- **Page extract**
-------
Companies face financial ruin with new Data Protection fines

The Data Protection moved up a gear today when the UK government announced that the Information Commissioner had now been given the power to fine companies up to £500,000 for not taking adequate steps to prevent data loss.

The implications of this for any organisation holding personal data are potentially devastating - but rightly guard against the theft or loss of sensitive information after years of one scandal after another. From laptop theft to USB stick loss, millions of people across the UK have been affected by their data falling into the hands of those with less than legal intent.

A survey by Cyber-Ark has revealed that most UK businesses are completely unaware of the legislative powers that have been applied and that few, if any, do anything to warn employees of the company legal responsibility to protect customer data.

So, how does this impact your business?

The simple fact is that if you or your employees carry devices that hold customer information - you are at risk if you make no attempt to to encrypt or protect that data. Files on USB sticks, spreadsheets or databases on laptops, information on mobile devices such as iPhones, even the data on personal computers or servers that might be stolen - if the data on any of these devices is not password protected or encrypted then you are in real risk of a crippling action.
-------
- **Problem to work on**
Summarize the article above on the new Data Protection fines in two sentences.

- **Material shown**
-------
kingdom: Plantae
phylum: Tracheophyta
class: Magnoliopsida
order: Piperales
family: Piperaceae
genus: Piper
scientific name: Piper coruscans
-------
- **Finished exercise**
The UK government announced that the Information Commissioner can now fine companies up to £500,000 for not taking adequate steps to prevent data loss, which the article calls potentially devastating for any organization holding personal data. A Cyber-Ark survey found that most UK businesses are unaware of these powers, and the article warns that anyone carrying customer data on devices such as USB sticks, laptops or mobile devices without password protection or encryption faces a real risk of crippling action.